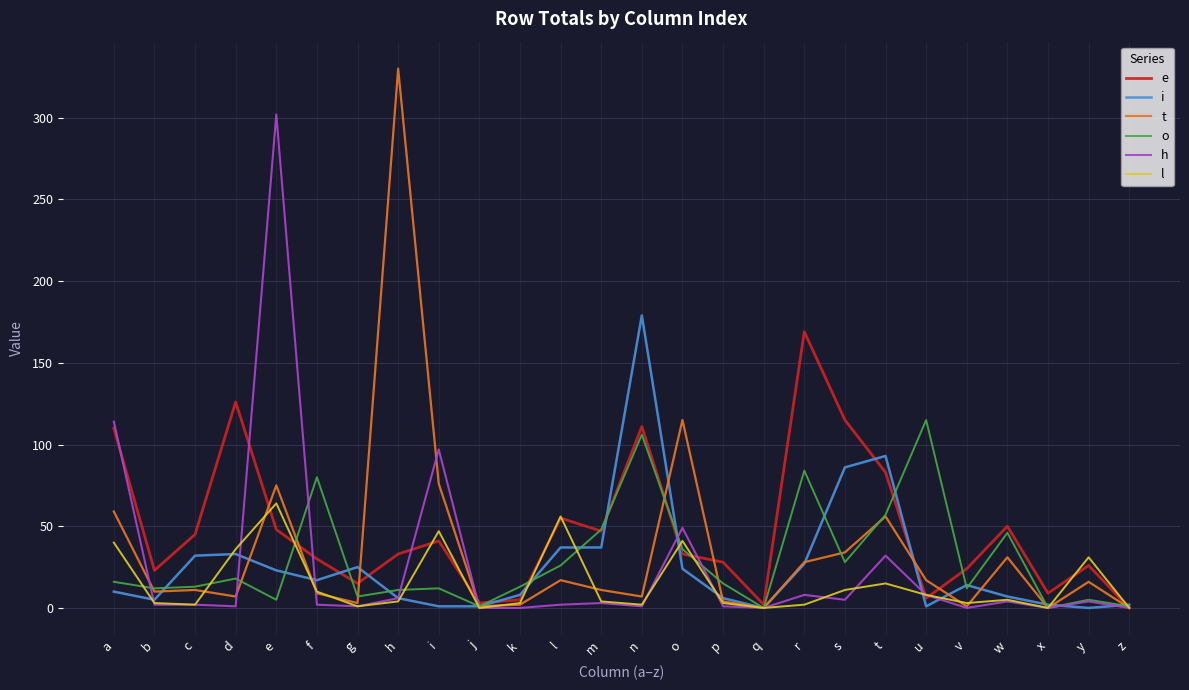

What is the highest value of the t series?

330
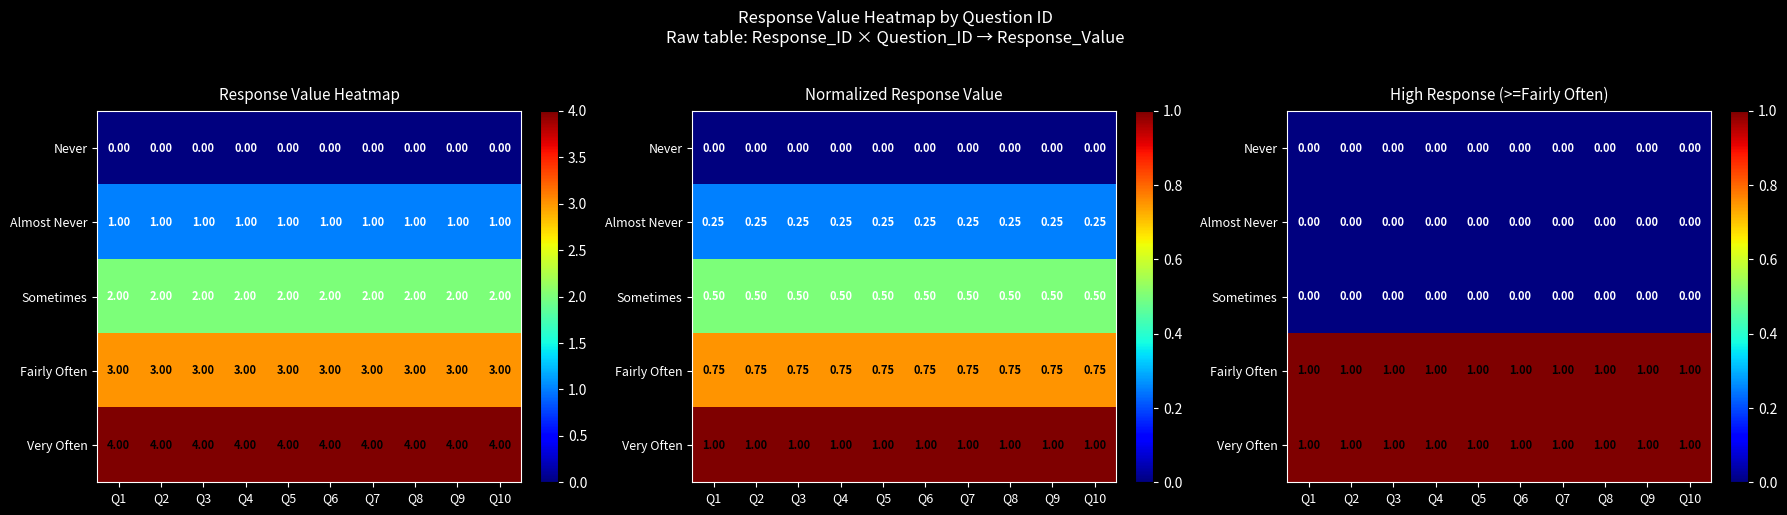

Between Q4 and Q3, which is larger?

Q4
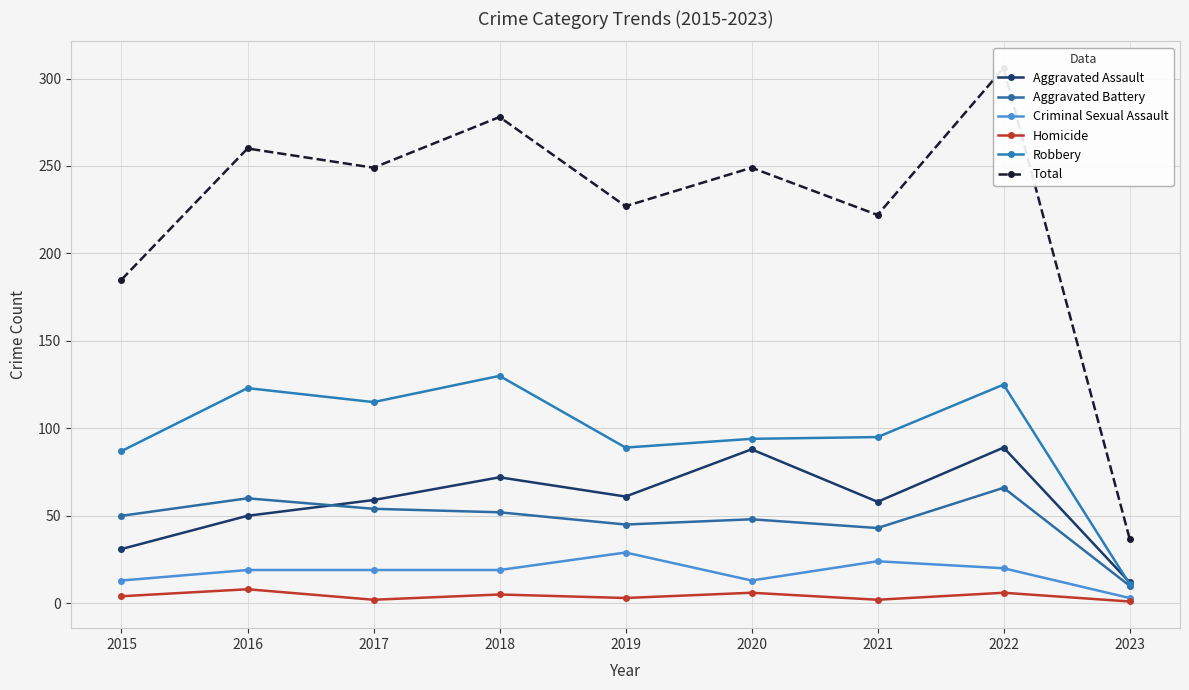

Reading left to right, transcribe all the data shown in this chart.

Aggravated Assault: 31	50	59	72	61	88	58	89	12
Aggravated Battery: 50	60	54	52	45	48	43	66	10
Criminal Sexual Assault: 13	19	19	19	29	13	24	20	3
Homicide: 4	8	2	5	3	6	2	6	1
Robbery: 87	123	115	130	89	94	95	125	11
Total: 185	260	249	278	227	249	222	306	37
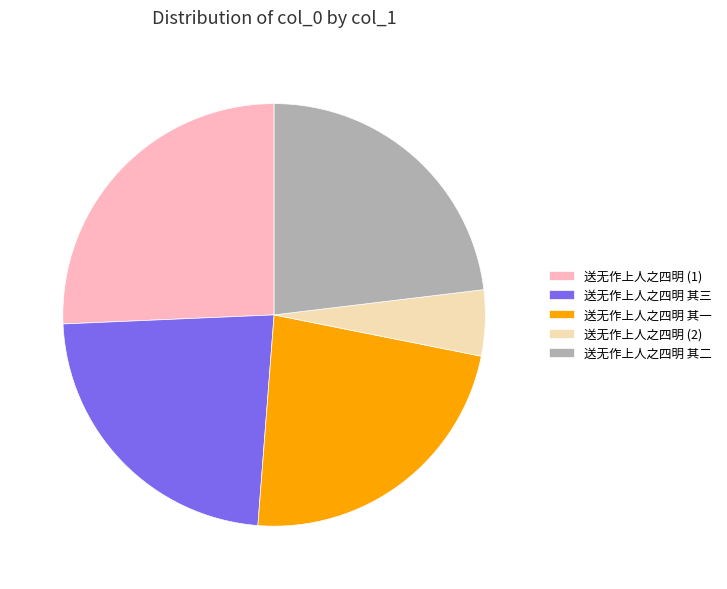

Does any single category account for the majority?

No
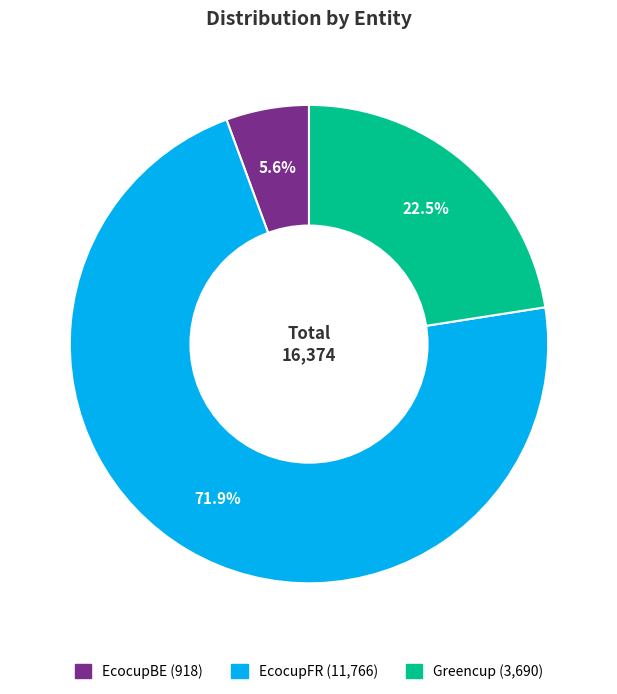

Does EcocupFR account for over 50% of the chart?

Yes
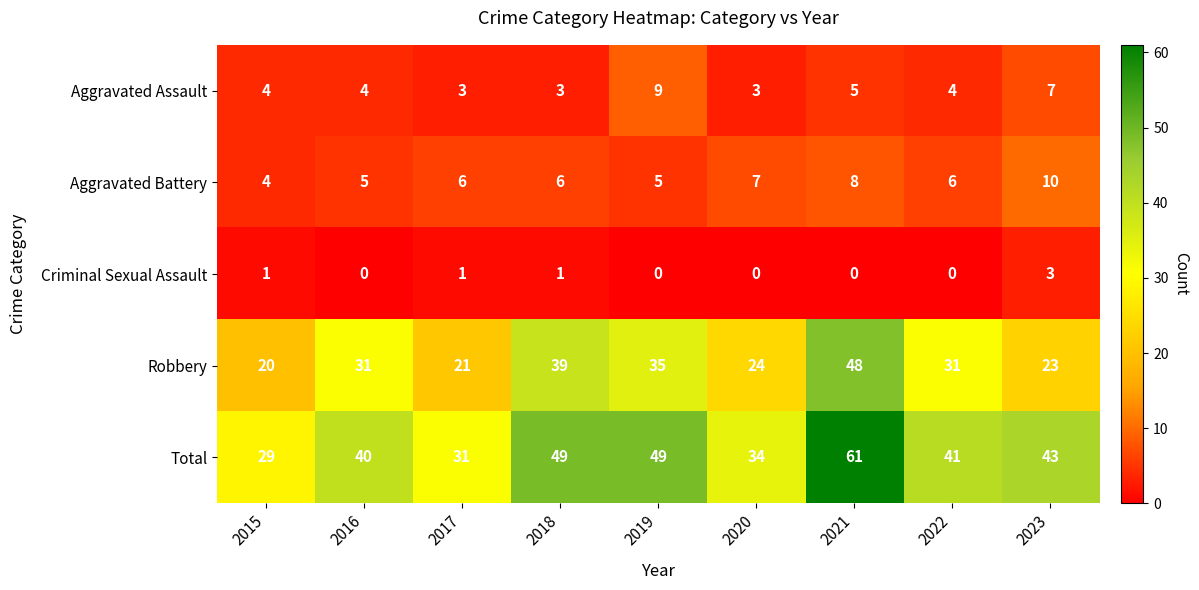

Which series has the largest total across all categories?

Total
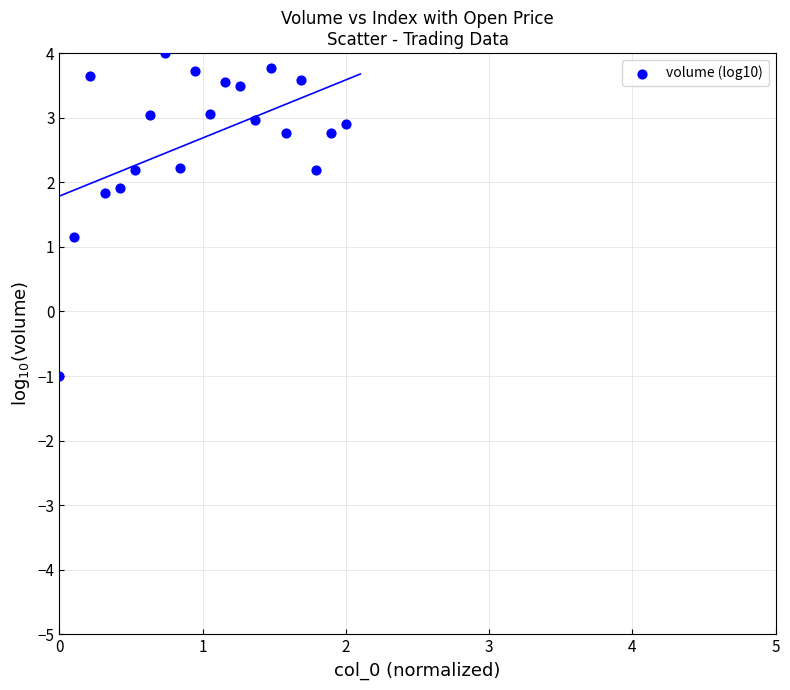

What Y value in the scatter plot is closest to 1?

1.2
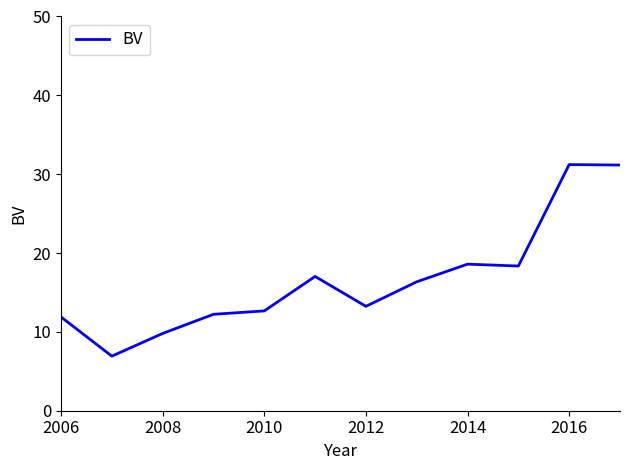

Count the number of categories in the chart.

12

● ● ● ●

*Activity*.
Extract, word for word, the lines from the one containing "Reading left to" through the last line above, and leave the pictures out.

*Answer below*.
Reading left to right, transcribe all the data shown in this chart.

Aggravated Assault: 31	50	59	72	61	88	58	89	12
Aggravated Battery: 50	60	54	52	45	48	43	66	10
Criminal Sexual Assault: 13	19	19	19	29	13	24	20	3
Homicide: 4	8	2	5	3	6	2	6	1
Robbery: 87	123	115	130	89	94	95	125	11
Total: 185	260	249	278	227	249	222	306	37

Does any single category account for the majority?

No

Does EcocupFR account for over 50% of the chart?

Yes

Which series has the largest total across all categories?

Total

What Y value in the scatter plot is closest to 1?

1.2

Count the number of categories in the chart.

12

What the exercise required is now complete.